Acara sakral ini merupakan kolaborasi apik antara Karang Taruna Desa Tawun dan seluruh masyarakat desa, menunjukkan semangat gotong royong dalam menjaga warisan budaya. Keduk Beji adalah ritual membersihkan sumber mata air (beji) secara bersama-sama, melambangkan rasa syukur atas ketersediaan air dan harapan akan keberkahan.

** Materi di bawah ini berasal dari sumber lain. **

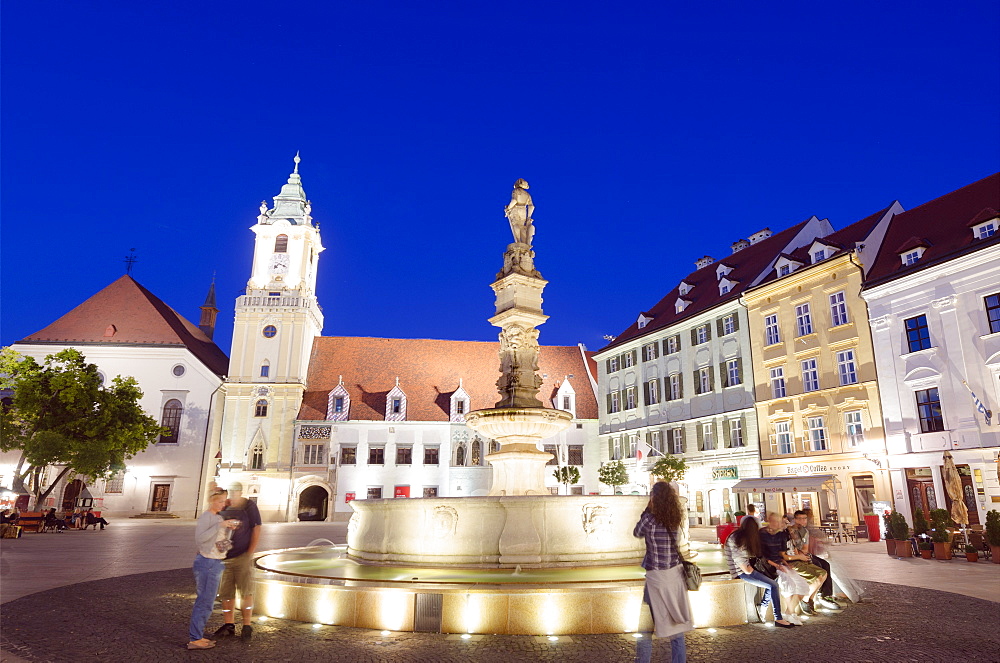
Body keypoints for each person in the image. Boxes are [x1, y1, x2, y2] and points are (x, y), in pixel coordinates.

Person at [632, 482, 693, 663]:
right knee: (677, 626)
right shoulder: (675, 519)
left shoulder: (650, 519)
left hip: (656, 579)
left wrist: (647, 509)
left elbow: (637, 532)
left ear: (654, 498)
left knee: (645, 627)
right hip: (674, 576)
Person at [187, 488, 239, 650]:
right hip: (207, 563)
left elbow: (219, 541)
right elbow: (201, 539)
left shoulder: (217, 517)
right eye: (220, 501)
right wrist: (220, 525)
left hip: (216, 562)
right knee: (204, 601)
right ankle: (195, 639)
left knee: (208, 602)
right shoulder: (206, 517)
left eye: (224, 501)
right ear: (211, 501)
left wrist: (229, 529)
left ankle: (197, 636)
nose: (223, 504)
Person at [213, 482, 262, 641]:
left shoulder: (249, 506)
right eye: (231, 492)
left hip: (242, 555)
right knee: (227, 593)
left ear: (240, 492)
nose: (233, 495)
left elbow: (256, 528)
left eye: (235, 492)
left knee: (245, 591)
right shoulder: (225, 507)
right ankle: (229, 624)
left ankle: (247, 625)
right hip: (225, 556)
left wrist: (250, 552)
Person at [724, 516, 793, 628]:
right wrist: (758, 574)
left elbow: (760, 556)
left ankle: (763, 606)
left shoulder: (747, 537)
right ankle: (778, 618)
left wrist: (776, 565)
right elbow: (744, 567)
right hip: (740, 572)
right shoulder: (736, 538)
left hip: (749, 568)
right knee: (773, 585)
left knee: (773, 577)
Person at [759, 512, 810, 624]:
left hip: (780, 563)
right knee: (789, 584)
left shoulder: (780, 534)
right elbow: (761, 555)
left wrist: (784, 563)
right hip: (769, 565)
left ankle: (789, 612)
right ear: (770, 521)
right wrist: (777, 565)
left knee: (802, 585)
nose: (778, 524)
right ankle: (791, 614)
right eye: (776, 521)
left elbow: (781, 553)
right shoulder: (762, 533)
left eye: (779, 522)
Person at [788, 510, 840, 612]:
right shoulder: (790, 530)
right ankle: (811, 598)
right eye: (800, 519)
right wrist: (799, 554)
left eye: (804, 518)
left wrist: (801, 553)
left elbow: (805, 549)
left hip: (803, 554)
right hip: (794, 557)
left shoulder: (805, 531)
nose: (803, 521)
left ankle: (824, 595)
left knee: (825, 564)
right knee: (819, 565)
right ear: (795, 520)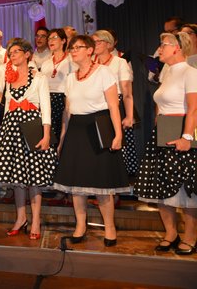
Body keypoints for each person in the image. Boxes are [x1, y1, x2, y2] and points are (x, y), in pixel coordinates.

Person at [52, 35, 130, 247]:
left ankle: (110, 227)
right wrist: (61, 139)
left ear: (90, 50)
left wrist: (118, 134)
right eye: (72, 48)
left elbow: (114, 106)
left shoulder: (104, 72)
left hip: (98, 128)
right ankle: (80, 226)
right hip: (76, 130)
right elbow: (67, 113)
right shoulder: (70, 78)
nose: (73, 51)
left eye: (78, 47)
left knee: (101, 184)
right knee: (77, 186)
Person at [135, 31, 197, 255]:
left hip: (181, 129)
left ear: (177, 48)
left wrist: (187, 137)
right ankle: (171, 232)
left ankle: (191, 236)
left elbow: (194, 109)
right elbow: (160, 103)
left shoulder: (190, 73)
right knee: (159, 184)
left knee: (185, 188)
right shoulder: (168, 72)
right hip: (163, 130)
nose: (159, 48)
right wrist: (157, 128)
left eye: (164, 44)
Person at [0, 39, 54, 240]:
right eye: (11, 52)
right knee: (16, 179)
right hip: (11, 128)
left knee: (33, 177)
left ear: (27, 54)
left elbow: (46, 108)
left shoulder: (40, 77)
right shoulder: (8, 77)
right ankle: (21, 218)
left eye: (17, 52)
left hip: (31, 126)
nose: (12, 55)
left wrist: (47, 134)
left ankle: (35, 220)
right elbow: (6, 108)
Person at [92, 30, 138, 176]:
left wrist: (129, 116)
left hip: (116, 106)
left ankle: (117, 189)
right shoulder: (91, 63)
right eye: (92, 42)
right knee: (99, 147)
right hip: (96, 106)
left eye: (98, 41)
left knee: (117, 147)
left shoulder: (120, 62)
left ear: (108, 44)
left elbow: (127, 92)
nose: (94, 45)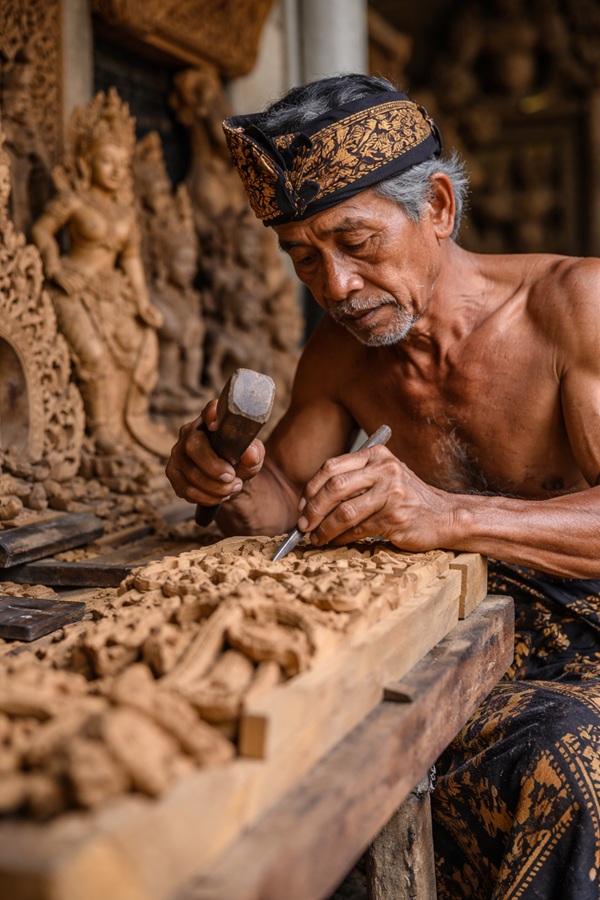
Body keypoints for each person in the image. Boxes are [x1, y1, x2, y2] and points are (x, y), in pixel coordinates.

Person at [166, 74, 600, 899]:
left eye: (355, 242)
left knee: (572, 767)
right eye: (302, 257)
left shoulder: (575, 308)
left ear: (436, 207)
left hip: (590, 653)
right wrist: (224, 480)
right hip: (463, 653)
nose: (332, 287)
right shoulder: (340, 357)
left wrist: (446, 515)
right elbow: (284, 510)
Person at [31, 88, 171, 459]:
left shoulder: (126, 214)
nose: (115, 170)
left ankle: (132, 422)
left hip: (115, 293)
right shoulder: (73, 200)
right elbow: (42, 231)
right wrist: (55, 267)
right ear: (87, 160)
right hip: (73, 285)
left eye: (121, 164)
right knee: (92, 354)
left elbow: (132, 260)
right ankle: (103, 430)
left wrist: (142, 303)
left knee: (146, 343)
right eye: (106, 161)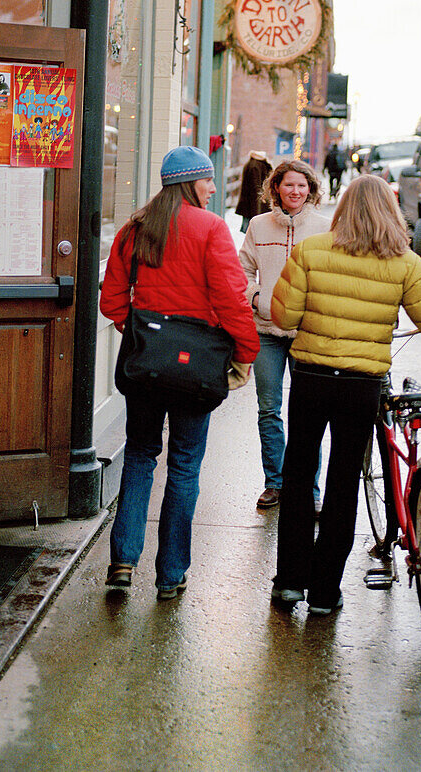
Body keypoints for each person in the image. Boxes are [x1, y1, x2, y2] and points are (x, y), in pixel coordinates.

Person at [269, 174, 421, 616]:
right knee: (344, 483)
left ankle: (289, 583)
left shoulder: (311, 250)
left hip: (310, 377)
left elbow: (283, 315)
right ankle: (325, 593)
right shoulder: (403, 262)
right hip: (360, 387)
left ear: (343, 208)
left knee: (298, 475)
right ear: (391, 211)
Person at [99, 145, 260, 599]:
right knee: (185, 467)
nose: (213, 188)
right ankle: (170, 576)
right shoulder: (210, 229)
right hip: (197, 371)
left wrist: (147, 337)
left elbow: (112, 301)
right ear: (191, 182)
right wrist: (245, 353)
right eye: (208, 180)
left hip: (145, 367)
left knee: (139, 456)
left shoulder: (134, 229)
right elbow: (231, 300)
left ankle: (123, 561)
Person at [238, 159, 329, 511]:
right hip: (267, 332)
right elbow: (241, 271)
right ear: (276, 187)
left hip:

Kemeriahan dan nilai penting tradisi ini menarik perhatian berbagai pihak. Turut hadir dan memberikan apresiasi tinggi, Wakil Bupati Ngawi, Dr. Dwi Rianto Jatmiko, M.H., M.Si., bersama perwakilan dari Keraton Surakarta, serta sejumlah tamu internasional.
Dalam sambutannya, Wakil Bupati Ngawi menyampaikan apresiasi mendalam atas terlaksananya kegiatan ini.

“Ini adalah tradisi leluhur yang patut kita jaga dan perlu dilestarikan. Tradisi Keduk Beji bukan hanya sekadar upacara adat, tetapi juga penanda identitas budaya kita,” ujar Dr. Dwi Rianto Jatmiko.

Beliau juga menegaskan bahwa upacara adat Keduk Beji merupakan agenda tahunan Kabupaten Ngawi.

Pemerintah Kabupaten Ngawi berharap penyelenggaraan tradisi ini dapat menjadi magnet kuat yang menarik wisatawan untuk berkunjung ke Kabupaten Ngawi, khususnya ke Wisata Pemandian Tawun.

Dampak positif dari kunjungan wisatawan ini diharapkan tidak hanya pada sektor pariwisata, tetapi juga mampu meningkatkan perekonomian UMKM (Usaha Mikro, Kecil, dan Menengah) yang berada di sekitar area pemandian. Tradisi Keduk Beji Desa Tawun sekali lagi membuktikan bahwa menjaga budaya leluhur adalah investasi berharga yang dapat memberi manfaat ekonomi dan sosial bagi generasi saat ini dan mendatang.